- Work item: After locating the line that contains "# この記事の多言語対応について |", restate it and each later line word for word through the end of the records.

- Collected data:
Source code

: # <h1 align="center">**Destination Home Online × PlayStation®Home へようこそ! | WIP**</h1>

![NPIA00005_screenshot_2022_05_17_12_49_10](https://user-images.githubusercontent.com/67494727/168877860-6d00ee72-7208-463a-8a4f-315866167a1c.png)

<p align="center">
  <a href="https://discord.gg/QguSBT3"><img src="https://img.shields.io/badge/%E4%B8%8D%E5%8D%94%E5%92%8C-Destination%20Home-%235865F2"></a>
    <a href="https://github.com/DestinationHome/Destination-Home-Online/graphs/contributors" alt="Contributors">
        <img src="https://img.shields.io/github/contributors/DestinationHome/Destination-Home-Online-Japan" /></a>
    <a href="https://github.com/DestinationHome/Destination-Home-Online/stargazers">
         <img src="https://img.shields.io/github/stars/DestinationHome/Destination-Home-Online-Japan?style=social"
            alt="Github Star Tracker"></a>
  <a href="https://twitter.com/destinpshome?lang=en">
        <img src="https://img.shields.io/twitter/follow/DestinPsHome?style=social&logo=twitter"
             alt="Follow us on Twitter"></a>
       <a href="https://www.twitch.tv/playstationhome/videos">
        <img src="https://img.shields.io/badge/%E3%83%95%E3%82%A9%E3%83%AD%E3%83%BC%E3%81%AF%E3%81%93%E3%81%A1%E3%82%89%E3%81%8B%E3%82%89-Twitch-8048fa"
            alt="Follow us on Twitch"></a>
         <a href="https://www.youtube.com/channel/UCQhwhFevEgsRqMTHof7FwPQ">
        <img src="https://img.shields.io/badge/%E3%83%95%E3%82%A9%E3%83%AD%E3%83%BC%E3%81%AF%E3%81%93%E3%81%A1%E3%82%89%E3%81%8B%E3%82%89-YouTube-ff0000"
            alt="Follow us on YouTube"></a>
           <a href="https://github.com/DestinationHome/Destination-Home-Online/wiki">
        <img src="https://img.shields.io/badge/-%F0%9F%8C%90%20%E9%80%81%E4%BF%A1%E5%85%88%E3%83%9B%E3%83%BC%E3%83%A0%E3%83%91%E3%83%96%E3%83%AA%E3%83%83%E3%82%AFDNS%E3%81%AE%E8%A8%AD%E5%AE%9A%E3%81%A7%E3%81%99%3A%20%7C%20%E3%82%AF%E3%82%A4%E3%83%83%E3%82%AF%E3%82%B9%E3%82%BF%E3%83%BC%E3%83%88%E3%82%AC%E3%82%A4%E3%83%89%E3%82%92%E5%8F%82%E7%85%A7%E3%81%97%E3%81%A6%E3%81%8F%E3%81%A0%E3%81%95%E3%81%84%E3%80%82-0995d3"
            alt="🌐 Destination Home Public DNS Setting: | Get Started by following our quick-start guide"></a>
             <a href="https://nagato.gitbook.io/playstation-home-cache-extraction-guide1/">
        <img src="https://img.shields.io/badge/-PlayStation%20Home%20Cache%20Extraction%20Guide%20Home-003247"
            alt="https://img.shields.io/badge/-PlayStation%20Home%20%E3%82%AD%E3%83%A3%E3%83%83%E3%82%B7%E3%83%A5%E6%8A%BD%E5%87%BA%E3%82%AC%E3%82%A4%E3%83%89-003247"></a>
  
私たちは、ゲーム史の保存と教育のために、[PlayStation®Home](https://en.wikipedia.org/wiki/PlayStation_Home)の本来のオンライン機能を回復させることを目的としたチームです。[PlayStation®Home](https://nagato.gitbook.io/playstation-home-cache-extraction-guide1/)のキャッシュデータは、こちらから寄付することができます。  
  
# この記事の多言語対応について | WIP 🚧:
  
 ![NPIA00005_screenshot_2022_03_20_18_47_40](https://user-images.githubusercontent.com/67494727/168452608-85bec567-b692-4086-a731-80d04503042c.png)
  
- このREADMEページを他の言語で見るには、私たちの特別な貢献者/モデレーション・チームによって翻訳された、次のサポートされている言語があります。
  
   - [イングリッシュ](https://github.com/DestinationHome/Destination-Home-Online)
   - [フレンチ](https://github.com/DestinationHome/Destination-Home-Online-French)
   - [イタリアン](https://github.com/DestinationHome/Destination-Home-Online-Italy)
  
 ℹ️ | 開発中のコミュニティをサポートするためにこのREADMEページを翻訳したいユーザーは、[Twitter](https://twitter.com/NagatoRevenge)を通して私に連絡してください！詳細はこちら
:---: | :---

- Result for this exercise:
# この記事の多言語対応について | WIP 🚧:
  
 ![NPIA00005_screenshot_2022_03_20_18_47_40](https://user-images.githubusercontent.com/67494727/168452608-85bec567-b692-4086-a731-80d04503042c.png)
  
- このREADMEページを他の言語で見るには、私たちの特別な貢献者/モデレーション・チームによって翻訳された、次のサポートされている言語があります。
  
   - [イングリッシュ](https://github.com/DestinationHome/Destination-Home-Online)
   - [フレンチ](https://github.com/DestinationHome/Destination-Home-Online-French)
   - [イタリアン](https://github.com/DestinationHome/Destination-Home-Online-Italy)
  
 ℹ️ | 開発中のコミュニティをサポートするためにこのREADMEページを翻訳したいユーザーは、[Twitter](https://twitter.com/NagatoRevenge)を通して私に連絡してください！詳細はこちら
:---: | :---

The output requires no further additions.